これを解消するには、やはり「研究の最先端」に身を置く方々に、より多くの情報を、しかもできれば紀要論文なんかではなく一般紙などによって啓蒙していくとか、あるいはbluefox014さんのようにブログで発信していくとか、そういう地道な努力以外に道はないのでしょう。』



年末頃に、僕の母校の助教授が、新聞のインタビューに答えているのを見た。その中で先生は、史料を軽く扱う最近の風潮について憂慮されていたけど、おそらくその「史料を軽く扱う風潮」というのは、つくる会に代表される歴史修正主義のことを指しているのだと思う。

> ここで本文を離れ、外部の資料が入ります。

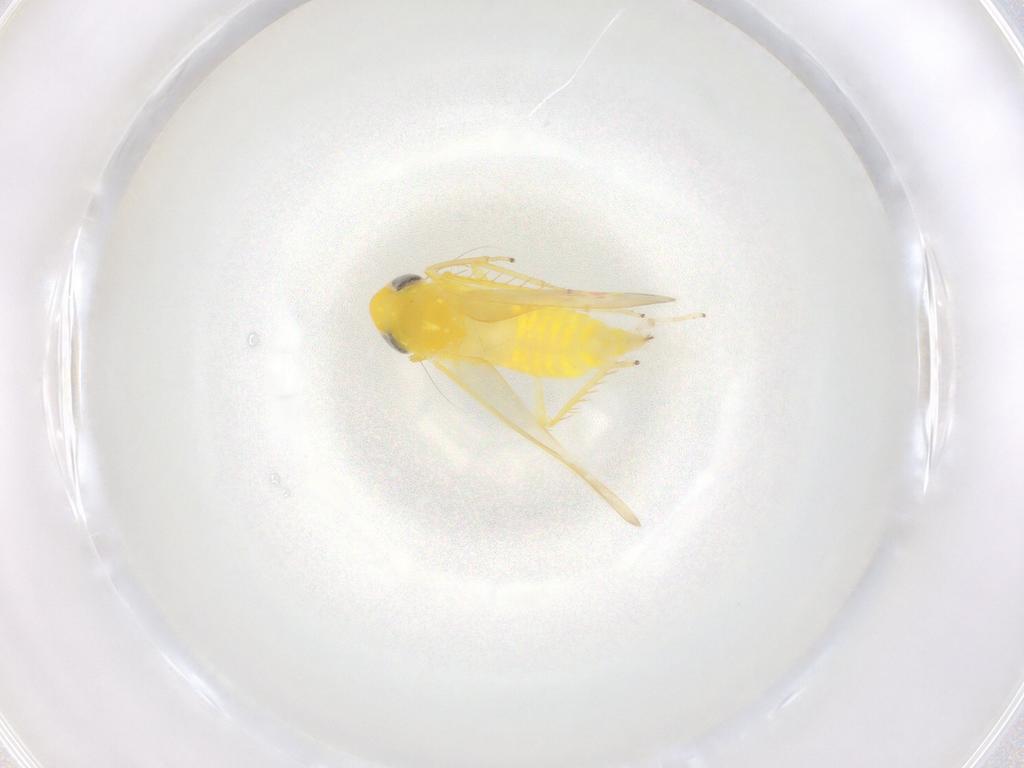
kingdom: Animalia
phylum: Arthropoda
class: Insecta
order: Hemiptera
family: Cicadellidae
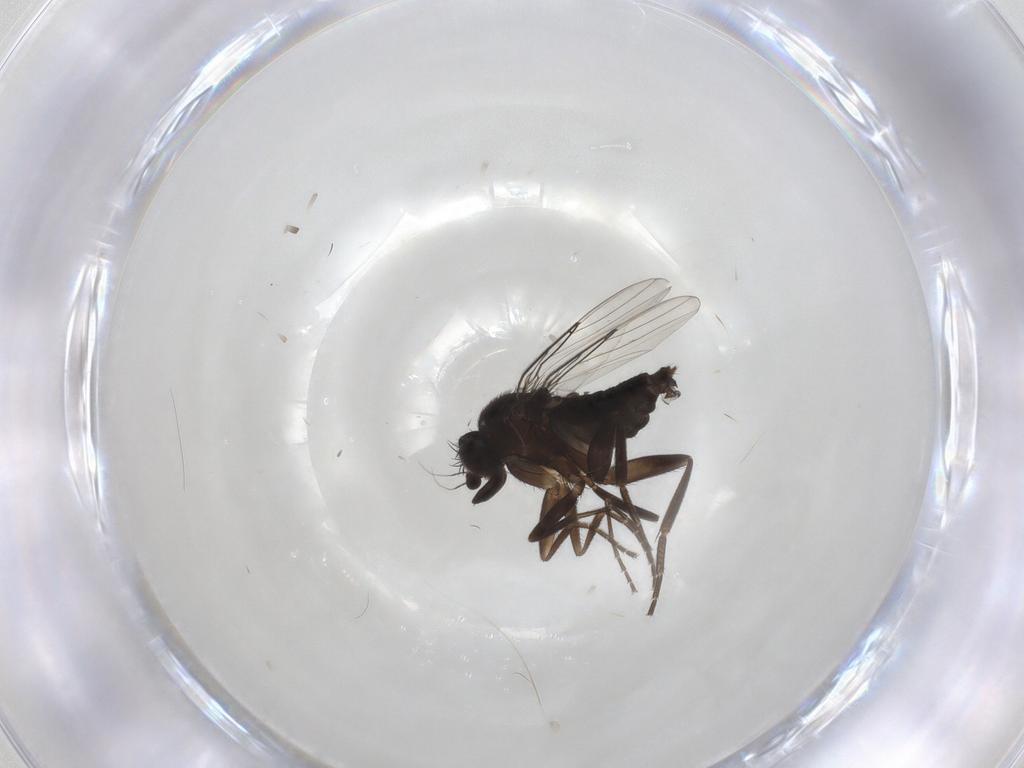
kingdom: Animalia
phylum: Arthropoda
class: Insecta
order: Diptera
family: Phoridae
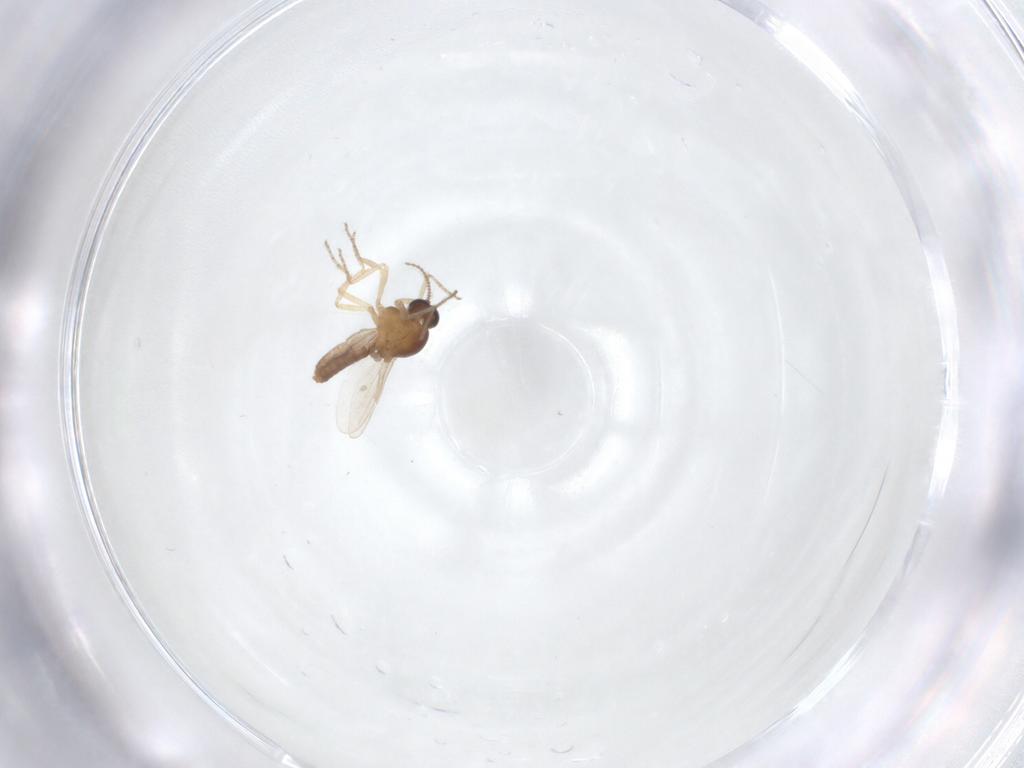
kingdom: Animalia
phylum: Arthropoda
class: Insecta
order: Diptera
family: Ceratopogonidae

僕も、つくる会的な動きによって史実が軽く扱われることに、「僕が大学で学んだ歴史学はこんなに軽い(無力な)学問だったのか」という寂しさを覚えるし、この様な歴史修正主義が幅を利かす余地というものが出来る限り狭まって欲しいと強く願う。


その様な観点から、前に書いた記事で、高校の歴史の授業で実際の史料に触れてみる機会、歴史学的な手法に触れておく機会を作っておくべきだと書いたけど、それに併せて、id:sean97さんが主張するように、歴史学者達が、歴史修正主義者の主張に対して(彼らの言い分が学術的な批判に到底耐え得ないことについて)、もっと声を上げるべきではないかと思う。

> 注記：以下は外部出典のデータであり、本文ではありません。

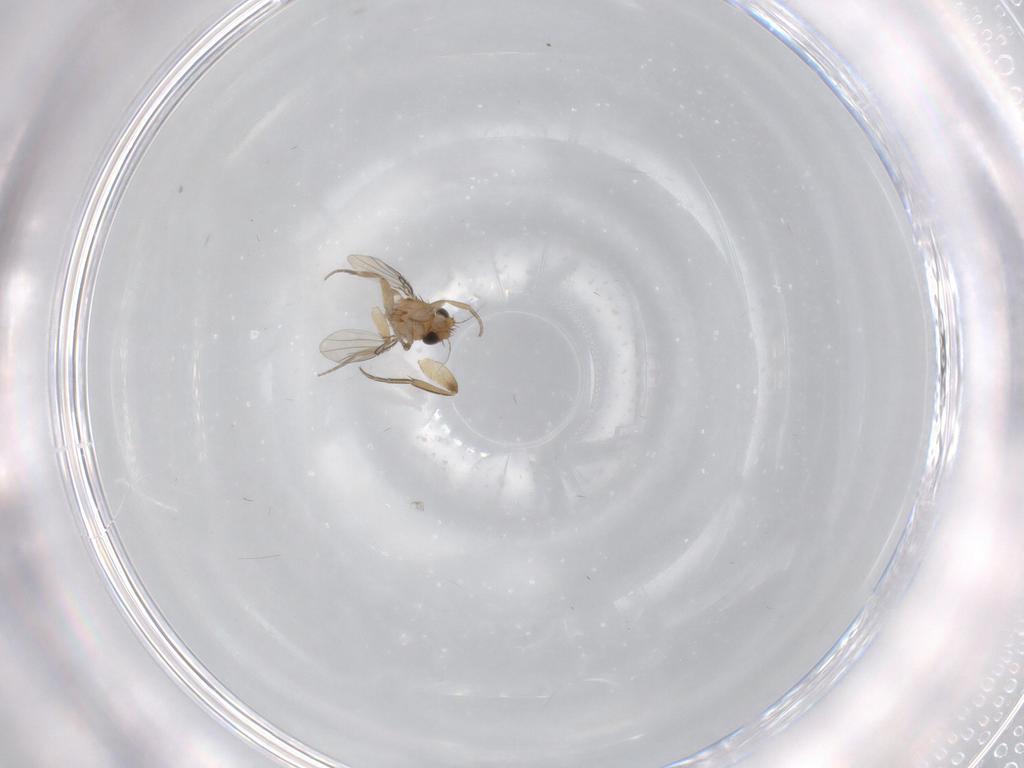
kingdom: Animalia
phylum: Arthropoda
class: Insecta
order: Diptera
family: Phoridae
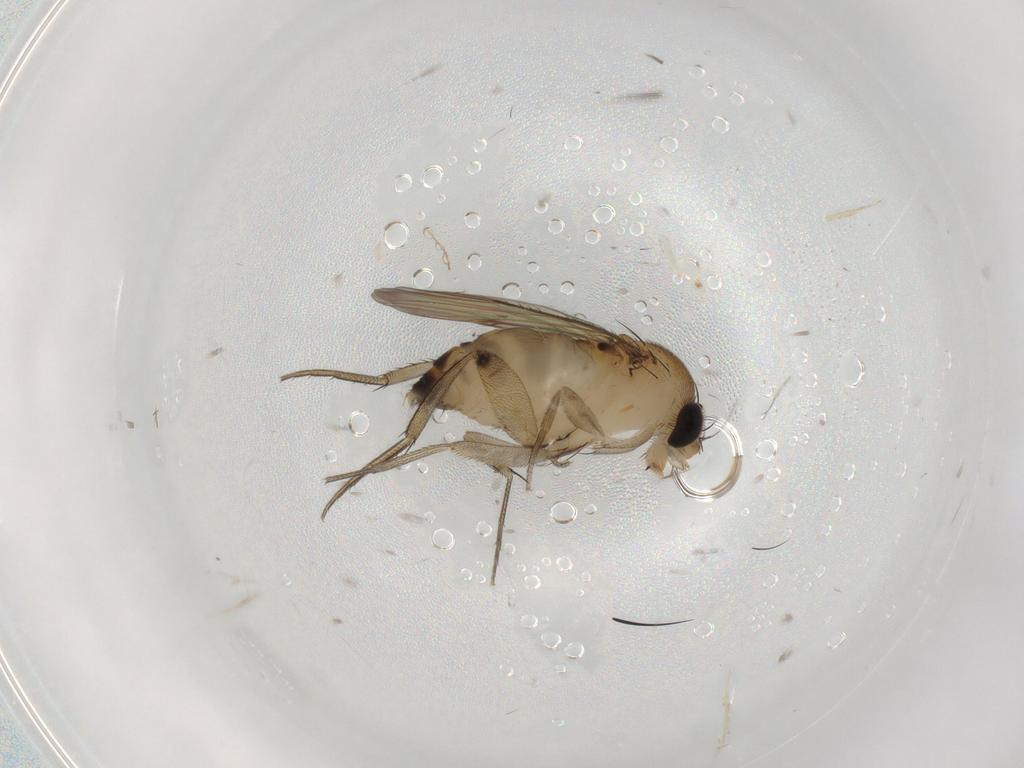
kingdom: Animalia
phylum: Arthropoda
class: Insecta
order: Diptera
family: Phoridae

もちろん南京関連とかでも、笠原さんとか色々と頑張っておられているけど、見てて不毛な泥仕合に巻き込まれている印象がどうしても拭えない。その様な個人的な対応ではなくて、歴史修正主義を跋扈させていると、結局は歴史学そのものが大きな不利益を被ることに繋がるという問題意識をもって、歴史学界全体としてもっと積極的な対応をとれないものだろうかと思う。(もしかすると、何かしらのアピール程度の事はされているのかもしれないけど、一般人のレベルにはその様な行動や主張は全く伝わっていない。)


僕は、年1回母校に勤め先の就職関係でOBとして訪問して、ゼミの教授に入社資料を渡して雑談する機会があるので、次訪問した時に、教授に世間話的に話を振ってみようかな。僕が言った所で、おそらく全く何の効果もないだろうけど。
本当は、本ブログでも色々と発信できたらいいんだけど、専攻はアメリカ史だったし、日中戦争については、青狐さんには及びもつかない、通り一遍の概説書・新書レベルの知識しかないからねぇ…。